Chanel’s history with Lake Como runs deeper than a venue selection. Gabrielle Chanel frequented the region in the 1930s, often visiting her friend, filmmaker Luchino Visconti. Their creative dialogue led her to design costumes for Boccaccio ’70, weaving cinema and couture into the Maison’s DNA. Showing Cruise here felt like returning to a chapter already written, yet ready for reimagining.

The palette mirrored Villa d’Este’s lush surroundings: ochre, lilac, strawberry, peach, and lake-washed blues. Movement played a starring role a striped lamé cape that floated with the breeze, a gold lurex trouser suit that gleamed like sunlight on water, and a pink halter paired with wide-leg trousers traced with rhinestones and pearls. The finale a sweeping ivory gown styled with opera gloves was a love letter to Old Hollywood’s golden age.
Textures amplified the storytelling: luminous tweeds, crochet, raffia, and glistening lamé suggested days spent drifting between land and lake. Chanel’s timeless signatures pearls, chains, tweed returned with new softness, including fresh interpretations of the Chanel 25 bag, shaped for a warm-weather escape.

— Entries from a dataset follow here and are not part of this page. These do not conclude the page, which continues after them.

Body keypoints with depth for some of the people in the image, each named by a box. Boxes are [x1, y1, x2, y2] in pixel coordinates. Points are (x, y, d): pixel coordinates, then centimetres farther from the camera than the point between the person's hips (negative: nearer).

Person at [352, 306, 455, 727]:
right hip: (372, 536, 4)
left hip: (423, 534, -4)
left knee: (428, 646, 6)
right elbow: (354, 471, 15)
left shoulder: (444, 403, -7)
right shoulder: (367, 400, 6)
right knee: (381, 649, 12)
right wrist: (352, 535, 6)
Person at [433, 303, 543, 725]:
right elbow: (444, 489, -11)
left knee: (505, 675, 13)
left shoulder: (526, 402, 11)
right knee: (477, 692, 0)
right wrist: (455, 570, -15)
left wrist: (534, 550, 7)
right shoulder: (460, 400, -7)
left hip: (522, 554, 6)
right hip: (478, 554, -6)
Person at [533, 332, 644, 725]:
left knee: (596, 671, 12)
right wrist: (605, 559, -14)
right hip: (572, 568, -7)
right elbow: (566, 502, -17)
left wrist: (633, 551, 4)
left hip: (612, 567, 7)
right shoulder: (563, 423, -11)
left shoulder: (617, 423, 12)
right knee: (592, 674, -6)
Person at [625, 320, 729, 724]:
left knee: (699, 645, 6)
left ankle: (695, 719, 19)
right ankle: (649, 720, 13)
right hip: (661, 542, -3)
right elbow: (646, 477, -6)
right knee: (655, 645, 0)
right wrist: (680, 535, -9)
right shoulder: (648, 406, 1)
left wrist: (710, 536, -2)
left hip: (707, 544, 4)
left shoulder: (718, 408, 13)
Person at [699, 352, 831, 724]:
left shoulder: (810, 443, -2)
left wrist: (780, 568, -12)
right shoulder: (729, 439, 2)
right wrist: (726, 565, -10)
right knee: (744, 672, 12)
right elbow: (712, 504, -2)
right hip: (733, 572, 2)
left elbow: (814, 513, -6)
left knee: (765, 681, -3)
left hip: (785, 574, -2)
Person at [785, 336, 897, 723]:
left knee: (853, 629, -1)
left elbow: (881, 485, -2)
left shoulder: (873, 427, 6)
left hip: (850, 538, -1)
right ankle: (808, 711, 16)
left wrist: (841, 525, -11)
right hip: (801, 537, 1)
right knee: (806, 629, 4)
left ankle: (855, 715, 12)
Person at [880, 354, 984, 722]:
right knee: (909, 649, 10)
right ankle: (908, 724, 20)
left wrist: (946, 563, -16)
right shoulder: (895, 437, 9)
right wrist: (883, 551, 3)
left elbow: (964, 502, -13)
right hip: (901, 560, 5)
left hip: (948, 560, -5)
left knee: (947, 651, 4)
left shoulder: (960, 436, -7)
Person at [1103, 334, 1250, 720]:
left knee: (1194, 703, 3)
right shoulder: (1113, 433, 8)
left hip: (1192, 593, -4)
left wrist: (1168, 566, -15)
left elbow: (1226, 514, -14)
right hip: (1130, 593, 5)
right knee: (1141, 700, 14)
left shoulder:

On 4 November, Chanel will bring this Cruise collection to Singapore, marking the house’s second major showcase in the city. The first Karl Lagerfeld’s iconic Cruise 2014 show transformed Dempsey’s Loewen Cluster into a cinematic dreamscape. Lagerfeld stayed at Raffles Hotel, turning its historic gardens into the film set for the collection. A memory still embedded in Singapore’s fashion folklore.

This time, what began in the stillness of an Italian lake will meet the vibrancy of the equatorial sun. The same silhouettes will shine differently in Singapore’s tropical light another chapter in a vacation story that keeps unfolding.
Chanel’s Cruise 2025/26 isn’t just a collection.
It’s a journey quietly glamorous, endlessly cinematic, and ready to travel.